Il est dès lors essentiel pour les créanciers de s’interroger sur le privilège éventuel dont ils peuvent se prévaloir dans cette déclaration de créance. Outre les privilèges énoncés par la loi hypothécaire (privilège du bailleur sur les meubles garnissant le biens loués, privilèges pour les frais de justice…), une disposition de la loi sur la continuité des entreprises est trop souvent méconnue et mérite que l’on s’y arrête.

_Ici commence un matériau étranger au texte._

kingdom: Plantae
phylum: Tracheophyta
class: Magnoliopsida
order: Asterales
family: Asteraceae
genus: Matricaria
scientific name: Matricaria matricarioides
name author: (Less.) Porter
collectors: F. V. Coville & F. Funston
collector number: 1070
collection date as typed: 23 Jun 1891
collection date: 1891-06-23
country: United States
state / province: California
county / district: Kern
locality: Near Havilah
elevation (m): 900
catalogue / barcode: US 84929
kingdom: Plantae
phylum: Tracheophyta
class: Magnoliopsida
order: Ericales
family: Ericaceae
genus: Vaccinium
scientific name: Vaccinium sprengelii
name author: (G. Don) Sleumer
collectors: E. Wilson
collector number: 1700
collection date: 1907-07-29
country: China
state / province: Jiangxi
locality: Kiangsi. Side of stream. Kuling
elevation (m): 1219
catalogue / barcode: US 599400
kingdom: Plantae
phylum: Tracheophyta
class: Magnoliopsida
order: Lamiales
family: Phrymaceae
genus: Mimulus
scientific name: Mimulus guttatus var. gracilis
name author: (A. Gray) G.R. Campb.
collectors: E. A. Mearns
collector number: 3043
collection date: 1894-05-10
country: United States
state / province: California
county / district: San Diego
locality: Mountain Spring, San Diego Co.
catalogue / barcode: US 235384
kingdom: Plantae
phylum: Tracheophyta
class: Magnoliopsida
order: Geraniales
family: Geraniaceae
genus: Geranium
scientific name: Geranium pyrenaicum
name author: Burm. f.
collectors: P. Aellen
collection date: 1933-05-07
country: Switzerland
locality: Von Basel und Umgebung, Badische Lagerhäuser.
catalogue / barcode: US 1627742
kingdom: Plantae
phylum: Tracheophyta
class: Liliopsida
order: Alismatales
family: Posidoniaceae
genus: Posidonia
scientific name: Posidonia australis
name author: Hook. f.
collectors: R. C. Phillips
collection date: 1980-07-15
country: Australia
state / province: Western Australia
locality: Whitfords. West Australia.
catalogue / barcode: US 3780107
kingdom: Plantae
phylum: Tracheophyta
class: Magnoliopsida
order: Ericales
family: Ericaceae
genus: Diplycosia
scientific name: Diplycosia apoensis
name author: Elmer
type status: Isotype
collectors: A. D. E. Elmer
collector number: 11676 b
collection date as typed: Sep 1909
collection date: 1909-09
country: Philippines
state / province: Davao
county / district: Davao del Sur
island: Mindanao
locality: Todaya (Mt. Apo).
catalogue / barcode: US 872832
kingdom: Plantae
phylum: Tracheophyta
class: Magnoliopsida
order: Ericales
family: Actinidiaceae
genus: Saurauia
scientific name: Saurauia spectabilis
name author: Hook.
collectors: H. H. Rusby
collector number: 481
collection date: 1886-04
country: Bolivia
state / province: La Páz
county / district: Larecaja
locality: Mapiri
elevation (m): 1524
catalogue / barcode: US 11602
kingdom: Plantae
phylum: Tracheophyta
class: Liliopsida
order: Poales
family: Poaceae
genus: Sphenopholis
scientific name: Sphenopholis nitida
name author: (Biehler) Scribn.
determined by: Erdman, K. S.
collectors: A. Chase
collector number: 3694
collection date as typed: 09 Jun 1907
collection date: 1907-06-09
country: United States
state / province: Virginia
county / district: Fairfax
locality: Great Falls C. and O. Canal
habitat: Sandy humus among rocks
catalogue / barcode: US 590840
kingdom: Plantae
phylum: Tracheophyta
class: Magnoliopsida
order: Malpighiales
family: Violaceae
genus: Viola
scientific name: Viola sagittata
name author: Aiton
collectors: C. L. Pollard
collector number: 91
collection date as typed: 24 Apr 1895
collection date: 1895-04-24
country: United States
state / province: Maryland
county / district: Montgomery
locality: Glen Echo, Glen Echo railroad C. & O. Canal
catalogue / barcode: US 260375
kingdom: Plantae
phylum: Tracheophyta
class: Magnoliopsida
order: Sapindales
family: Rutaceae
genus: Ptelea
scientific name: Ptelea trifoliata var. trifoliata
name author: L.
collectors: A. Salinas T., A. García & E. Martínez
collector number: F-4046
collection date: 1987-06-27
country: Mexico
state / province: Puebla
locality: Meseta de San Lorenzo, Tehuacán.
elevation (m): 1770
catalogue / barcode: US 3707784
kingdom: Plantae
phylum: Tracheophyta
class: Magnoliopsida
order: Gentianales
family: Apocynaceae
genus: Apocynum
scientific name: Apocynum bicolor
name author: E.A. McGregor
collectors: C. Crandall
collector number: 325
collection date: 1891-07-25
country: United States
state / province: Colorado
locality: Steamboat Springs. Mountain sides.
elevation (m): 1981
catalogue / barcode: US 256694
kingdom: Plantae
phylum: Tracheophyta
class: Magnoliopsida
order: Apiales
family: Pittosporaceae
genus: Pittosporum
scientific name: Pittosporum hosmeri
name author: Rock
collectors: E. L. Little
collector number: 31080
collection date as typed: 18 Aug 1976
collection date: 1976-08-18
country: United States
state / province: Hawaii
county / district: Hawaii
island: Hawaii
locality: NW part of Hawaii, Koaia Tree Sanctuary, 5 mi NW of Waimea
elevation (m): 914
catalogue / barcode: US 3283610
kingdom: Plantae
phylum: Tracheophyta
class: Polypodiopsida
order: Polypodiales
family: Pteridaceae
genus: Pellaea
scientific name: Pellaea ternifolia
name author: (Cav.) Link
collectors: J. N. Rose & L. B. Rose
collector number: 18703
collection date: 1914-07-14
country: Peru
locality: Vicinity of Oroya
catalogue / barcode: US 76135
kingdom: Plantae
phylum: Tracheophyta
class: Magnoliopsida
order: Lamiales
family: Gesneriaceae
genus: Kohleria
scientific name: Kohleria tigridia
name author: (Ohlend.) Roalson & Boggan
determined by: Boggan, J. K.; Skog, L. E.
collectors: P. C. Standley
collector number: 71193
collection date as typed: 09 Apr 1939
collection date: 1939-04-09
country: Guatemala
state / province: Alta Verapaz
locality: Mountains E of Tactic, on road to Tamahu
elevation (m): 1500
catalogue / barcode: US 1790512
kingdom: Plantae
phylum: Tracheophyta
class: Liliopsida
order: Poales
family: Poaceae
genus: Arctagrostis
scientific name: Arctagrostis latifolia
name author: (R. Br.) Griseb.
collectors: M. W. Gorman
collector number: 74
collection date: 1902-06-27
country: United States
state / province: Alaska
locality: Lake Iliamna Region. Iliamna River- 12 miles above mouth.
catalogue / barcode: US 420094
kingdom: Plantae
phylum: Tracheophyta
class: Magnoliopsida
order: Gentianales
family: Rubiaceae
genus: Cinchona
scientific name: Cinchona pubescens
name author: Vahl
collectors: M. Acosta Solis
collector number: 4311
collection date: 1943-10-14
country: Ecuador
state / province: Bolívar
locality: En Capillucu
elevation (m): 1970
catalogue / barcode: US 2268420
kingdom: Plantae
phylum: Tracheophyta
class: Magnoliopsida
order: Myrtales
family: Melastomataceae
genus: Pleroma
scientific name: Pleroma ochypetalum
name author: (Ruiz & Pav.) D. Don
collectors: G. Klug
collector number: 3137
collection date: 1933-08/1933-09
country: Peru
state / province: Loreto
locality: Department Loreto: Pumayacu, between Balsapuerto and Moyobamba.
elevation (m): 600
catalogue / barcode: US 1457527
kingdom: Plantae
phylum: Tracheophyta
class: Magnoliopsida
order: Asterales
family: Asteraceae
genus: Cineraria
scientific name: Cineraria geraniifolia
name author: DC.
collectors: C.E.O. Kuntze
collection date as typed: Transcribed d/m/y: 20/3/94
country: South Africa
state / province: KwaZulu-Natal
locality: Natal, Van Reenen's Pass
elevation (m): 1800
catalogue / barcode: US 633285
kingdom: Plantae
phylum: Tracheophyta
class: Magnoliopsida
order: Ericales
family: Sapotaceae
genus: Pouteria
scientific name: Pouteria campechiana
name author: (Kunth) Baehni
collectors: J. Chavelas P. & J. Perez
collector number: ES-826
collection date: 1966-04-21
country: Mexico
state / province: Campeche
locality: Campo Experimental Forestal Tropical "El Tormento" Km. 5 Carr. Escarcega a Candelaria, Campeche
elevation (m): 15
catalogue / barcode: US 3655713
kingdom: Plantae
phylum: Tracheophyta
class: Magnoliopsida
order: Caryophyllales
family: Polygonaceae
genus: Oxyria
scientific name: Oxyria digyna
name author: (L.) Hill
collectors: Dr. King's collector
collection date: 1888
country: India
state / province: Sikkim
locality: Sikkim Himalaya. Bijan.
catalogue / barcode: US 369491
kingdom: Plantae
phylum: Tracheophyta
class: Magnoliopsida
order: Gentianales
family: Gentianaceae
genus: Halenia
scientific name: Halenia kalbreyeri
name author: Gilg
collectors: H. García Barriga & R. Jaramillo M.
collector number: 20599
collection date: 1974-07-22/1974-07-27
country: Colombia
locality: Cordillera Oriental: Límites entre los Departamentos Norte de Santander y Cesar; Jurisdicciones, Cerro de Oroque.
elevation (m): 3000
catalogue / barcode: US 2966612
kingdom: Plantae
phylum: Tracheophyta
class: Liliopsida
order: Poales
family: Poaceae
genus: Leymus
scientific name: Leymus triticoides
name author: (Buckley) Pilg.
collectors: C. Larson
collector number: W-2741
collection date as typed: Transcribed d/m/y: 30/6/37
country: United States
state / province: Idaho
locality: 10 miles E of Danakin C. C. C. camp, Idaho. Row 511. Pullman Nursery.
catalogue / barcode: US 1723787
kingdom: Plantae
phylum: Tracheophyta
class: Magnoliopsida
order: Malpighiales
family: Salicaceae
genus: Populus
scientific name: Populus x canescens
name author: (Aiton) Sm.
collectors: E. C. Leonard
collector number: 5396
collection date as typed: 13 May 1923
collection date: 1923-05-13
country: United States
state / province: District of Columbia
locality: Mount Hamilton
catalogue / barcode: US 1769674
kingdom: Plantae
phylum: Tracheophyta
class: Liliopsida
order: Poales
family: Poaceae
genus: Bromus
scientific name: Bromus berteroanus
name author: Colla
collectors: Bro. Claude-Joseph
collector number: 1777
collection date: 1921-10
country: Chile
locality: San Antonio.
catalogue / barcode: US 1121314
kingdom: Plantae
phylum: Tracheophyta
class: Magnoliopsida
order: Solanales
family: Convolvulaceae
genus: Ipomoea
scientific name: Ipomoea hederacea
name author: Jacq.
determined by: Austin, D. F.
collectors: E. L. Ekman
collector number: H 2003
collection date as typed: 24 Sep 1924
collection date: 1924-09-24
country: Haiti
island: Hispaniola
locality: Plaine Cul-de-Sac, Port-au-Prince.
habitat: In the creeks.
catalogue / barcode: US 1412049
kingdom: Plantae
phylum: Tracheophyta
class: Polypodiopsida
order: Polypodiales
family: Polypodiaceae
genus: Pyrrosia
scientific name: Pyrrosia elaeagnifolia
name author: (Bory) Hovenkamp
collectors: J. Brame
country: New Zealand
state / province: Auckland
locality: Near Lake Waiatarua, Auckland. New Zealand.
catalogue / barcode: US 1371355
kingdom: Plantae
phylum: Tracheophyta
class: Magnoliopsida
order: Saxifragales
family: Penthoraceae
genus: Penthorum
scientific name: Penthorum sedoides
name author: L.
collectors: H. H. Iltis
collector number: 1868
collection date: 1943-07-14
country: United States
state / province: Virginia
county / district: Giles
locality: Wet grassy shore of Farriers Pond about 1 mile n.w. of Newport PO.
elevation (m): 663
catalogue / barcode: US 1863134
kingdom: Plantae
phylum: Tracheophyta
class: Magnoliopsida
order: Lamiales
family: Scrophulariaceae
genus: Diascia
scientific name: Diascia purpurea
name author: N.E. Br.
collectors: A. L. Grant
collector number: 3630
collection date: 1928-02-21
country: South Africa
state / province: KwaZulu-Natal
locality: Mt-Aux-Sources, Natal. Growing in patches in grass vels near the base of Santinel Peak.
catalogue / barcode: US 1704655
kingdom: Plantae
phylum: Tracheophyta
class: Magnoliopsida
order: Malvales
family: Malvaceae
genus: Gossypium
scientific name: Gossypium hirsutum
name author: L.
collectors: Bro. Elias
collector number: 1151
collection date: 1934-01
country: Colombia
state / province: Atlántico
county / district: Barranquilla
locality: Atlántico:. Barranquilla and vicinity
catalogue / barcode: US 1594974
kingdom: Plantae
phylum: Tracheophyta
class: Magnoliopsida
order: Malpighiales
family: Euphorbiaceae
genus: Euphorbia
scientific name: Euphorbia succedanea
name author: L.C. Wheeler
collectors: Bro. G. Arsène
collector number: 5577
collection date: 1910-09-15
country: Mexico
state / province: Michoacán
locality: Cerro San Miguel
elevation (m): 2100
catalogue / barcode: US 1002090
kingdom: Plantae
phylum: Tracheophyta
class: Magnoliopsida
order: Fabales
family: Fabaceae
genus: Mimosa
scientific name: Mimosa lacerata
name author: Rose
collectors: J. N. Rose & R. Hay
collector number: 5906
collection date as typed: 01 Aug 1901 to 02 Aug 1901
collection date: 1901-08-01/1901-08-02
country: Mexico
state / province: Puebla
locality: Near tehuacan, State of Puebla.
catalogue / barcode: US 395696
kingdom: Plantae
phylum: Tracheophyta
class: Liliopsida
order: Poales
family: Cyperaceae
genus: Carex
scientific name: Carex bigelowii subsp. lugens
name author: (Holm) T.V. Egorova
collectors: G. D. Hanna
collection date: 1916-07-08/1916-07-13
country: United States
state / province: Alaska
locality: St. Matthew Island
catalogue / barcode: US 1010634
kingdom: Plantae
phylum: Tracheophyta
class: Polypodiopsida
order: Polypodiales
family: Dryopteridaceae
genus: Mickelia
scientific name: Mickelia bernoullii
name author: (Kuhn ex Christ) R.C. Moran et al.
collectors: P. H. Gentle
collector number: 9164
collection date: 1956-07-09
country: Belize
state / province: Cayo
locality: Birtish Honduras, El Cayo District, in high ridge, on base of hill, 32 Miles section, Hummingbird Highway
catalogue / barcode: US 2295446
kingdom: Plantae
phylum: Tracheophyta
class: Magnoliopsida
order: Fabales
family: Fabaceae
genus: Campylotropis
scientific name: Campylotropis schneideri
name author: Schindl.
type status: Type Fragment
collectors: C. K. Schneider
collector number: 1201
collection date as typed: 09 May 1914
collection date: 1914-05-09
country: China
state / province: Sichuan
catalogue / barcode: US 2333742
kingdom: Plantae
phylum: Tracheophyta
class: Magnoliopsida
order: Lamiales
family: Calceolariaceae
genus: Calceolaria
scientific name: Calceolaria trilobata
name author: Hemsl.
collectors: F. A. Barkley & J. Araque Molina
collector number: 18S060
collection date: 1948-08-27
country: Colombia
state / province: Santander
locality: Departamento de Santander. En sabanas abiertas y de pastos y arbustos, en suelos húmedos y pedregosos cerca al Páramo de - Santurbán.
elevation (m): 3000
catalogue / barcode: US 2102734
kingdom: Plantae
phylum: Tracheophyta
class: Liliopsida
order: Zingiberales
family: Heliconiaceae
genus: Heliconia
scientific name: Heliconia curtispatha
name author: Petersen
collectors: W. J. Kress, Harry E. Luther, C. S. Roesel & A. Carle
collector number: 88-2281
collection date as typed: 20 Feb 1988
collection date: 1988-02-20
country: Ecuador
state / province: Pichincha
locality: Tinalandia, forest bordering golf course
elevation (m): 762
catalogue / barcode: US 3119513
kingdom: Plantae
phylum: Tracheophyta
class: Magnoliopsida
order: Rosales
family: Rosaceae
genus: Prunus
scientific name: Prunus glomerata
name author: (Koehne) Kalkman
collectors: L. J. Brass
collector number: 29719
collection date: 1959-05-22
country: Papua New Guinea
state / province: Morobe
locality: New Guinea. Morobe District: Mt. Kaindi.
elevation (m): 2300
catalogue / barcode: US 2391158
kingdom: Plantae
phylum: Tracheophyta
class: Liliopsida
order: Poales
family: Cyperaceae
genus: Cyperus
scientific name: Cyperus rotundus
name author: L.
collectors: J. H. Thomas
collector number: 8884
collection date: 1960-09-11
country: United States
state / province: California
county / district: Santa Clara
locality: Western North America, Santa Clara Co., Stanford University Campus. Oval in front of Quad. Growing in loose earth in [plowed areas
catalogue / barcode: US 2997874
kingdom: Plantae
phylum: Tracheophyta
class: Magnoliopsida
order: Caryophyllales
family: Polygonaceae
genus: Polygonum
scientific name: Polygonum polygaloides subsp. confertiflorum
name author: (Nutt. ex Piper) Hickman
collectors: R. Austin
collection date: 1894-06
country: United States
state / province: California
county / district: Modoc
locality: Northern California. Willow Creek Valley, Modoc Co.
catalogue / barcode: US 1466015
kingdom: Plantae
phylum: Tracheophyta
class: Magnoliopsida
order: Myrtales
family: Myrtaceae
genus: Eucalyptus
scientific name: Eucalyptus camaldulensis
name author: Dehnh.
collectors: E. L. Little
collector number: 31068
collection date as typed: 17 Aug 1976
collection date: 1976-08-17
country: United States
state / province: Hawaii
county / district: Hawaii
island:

L'article 37 de cette loi prévoit en effet un régime particulier pour les créances qui ont trait à des prestations effectuées à l’égard du débiteur pendant la procédure de réorganisation judiciaire. Que ces créances soient issues d'engagements nouveaux du débiteur ou de contrats en cours au moment de l'ouverture de la procédure, elles sont considérées comme des dettes de masse dans une faillite ou liquidation subséquente survenue au cours de la période de réorganisation ou à l'expiration de celle-ci, dans la mesure où il existe un lien étroit entre la fin de la procédure de réorganisation et cette procédure collective. 

Il y a dès lors lieu d’être attentif au moment d’effectuer une déclaration de créance et se poser les questions suivantes : (i) la faillite fait-elle suite à une réorganisation judiciaire et (ii) tout ou partie des créances impayées résultent-elles de prestations effectuées à l’égard du débiteur pendant la réorganisation ?

Dans l’affirmative, le créancier pourra se prévaloir de l’article 37 LCE pour ces créances et espérer que la réalisation des actifs de la société faillie permettra de récupérer un dividence.